▶ Instructions for the task
What is the number of lines in these records that hold the word "April"? Reply with that number alone.

Records from a data collection

════════════════════

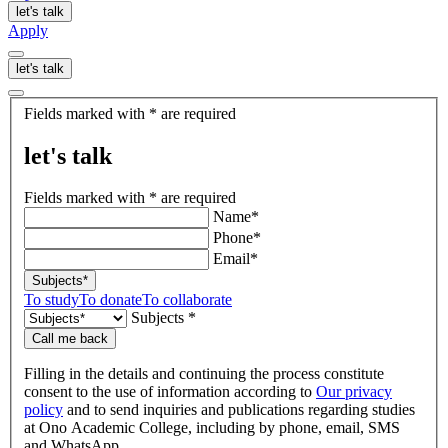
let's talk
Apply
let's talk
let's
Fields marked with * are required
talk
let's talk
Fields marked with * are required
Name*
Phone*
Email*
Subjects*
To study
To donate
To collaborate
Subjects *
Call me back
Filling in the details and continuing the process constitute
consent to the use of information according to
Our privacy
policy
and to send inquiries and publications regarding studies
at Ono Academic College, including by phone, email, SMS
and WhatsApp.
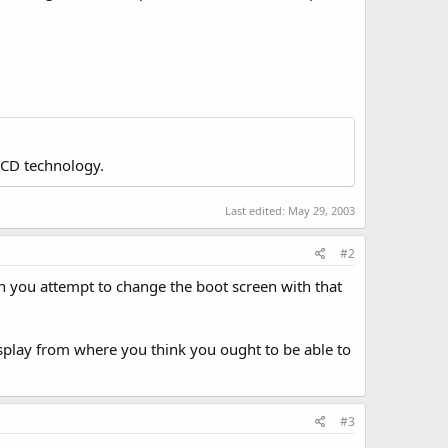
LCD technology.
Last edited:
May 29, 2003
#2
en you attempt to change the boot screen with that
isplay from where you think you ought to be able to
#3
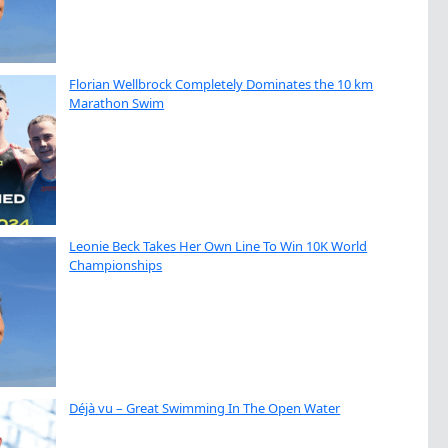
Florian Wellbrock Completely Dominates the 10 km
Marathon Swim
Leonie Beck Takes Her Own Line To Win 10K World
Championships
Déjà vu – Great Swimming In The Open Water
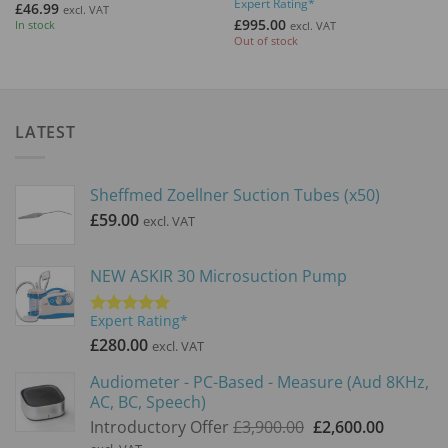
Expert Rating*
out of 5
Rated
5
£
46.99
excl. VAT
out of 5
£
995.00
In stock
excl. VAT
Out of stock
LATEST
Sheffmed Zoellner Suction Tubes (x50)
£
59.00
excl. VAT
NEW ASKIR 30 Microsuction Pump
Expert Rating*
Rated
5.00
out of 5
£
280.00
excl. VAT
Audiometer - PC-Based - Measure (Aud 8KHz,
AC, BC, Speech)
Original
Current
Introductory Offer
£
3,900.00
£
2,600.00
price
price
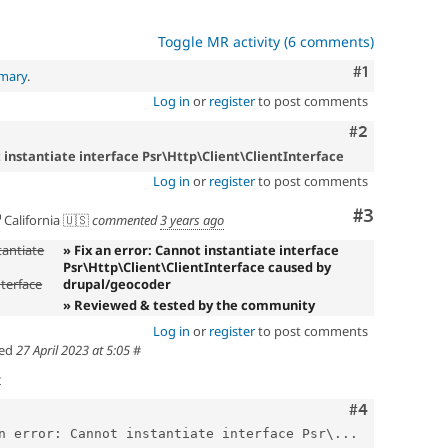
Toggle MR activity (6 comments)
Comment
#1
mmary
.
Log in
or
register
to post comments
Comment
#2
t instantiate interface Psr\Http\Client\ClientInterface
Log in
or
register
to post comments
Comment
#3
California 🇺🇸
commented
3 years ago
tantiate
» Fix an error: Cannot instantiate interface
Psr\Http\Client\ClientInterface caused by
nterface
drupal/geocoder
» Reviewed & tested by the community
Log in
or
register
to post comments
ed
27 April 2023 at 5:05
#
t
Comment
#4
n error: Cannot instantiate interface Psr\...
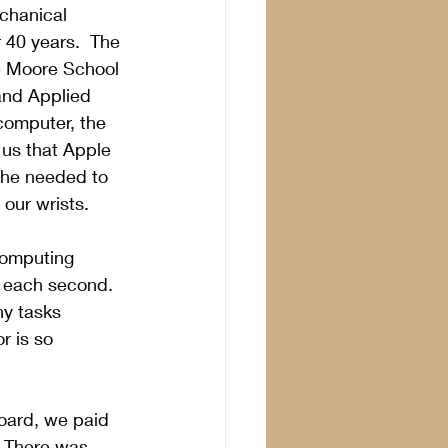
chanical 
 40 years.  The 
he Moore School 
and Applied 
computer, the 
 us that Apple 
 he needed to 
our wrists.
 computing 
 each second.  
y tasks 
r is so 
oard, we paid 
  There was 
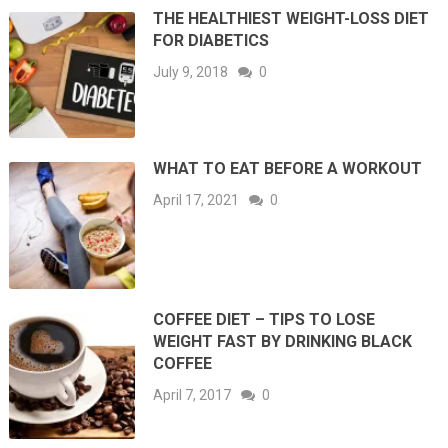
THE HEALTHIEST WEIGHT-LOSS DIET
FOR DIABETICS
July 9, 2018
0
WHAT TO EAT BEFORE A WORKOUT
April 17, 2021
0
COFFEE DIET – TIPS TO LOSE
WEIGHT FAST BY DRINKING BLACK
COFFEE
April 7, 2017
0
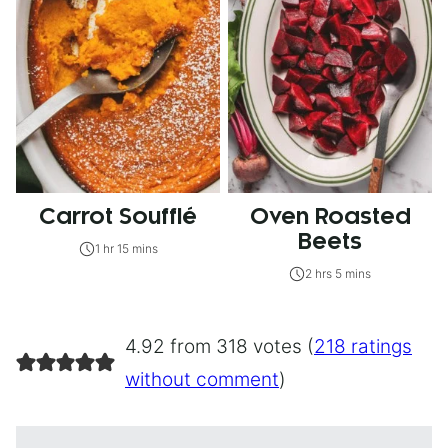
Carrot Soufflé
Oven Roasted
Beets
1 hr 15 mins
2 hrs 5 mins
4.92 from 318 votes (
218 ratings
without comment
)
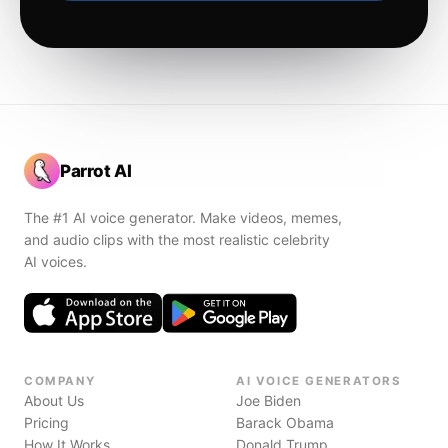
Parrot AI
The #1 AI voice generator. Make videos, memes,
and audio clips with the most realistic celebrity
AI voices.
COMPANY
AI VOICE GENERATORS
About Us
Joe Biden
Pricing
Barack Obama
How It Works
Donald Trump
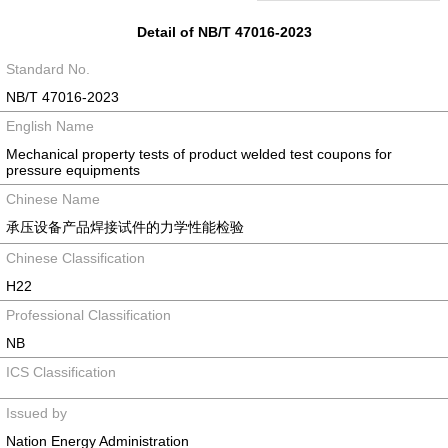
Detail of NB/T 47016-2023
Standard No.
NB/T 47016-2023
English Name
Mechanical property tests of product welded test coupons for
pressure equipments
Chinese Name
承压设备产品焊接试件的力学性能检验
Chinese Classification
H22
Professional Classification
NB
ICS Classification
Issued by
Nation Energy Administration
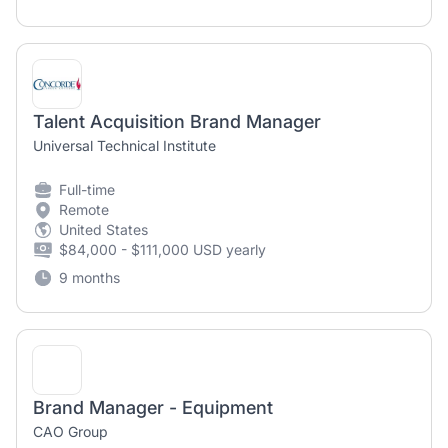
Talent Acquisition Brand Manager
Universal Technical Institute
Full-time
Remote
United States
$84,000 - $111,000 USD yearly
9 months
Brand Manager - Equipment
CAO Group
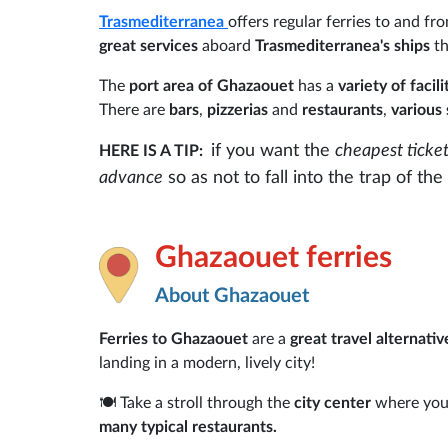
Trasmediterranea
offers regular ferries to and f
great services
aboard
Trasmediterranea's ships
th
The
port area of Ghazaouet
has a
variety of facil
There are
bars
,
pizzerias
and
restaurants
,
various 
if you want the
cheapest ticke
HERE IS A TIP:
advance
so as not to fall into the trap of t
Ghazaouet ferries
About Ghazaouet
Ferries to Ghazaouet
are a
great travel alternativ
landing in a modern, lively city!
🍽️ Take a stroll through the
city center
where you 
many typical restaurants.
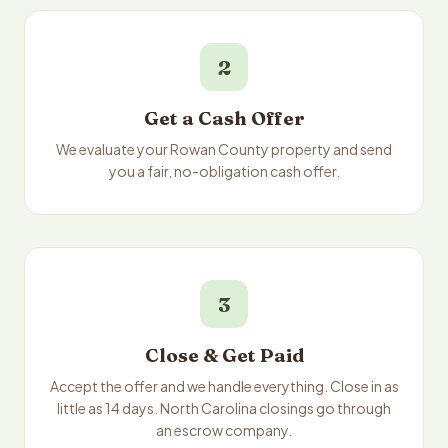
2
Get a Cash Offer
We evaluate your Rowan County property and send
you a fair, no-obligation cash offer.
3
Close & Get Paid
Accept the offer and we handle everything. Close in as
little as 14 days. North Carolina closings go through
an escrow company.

════════════════════

▶ Solution to this task
3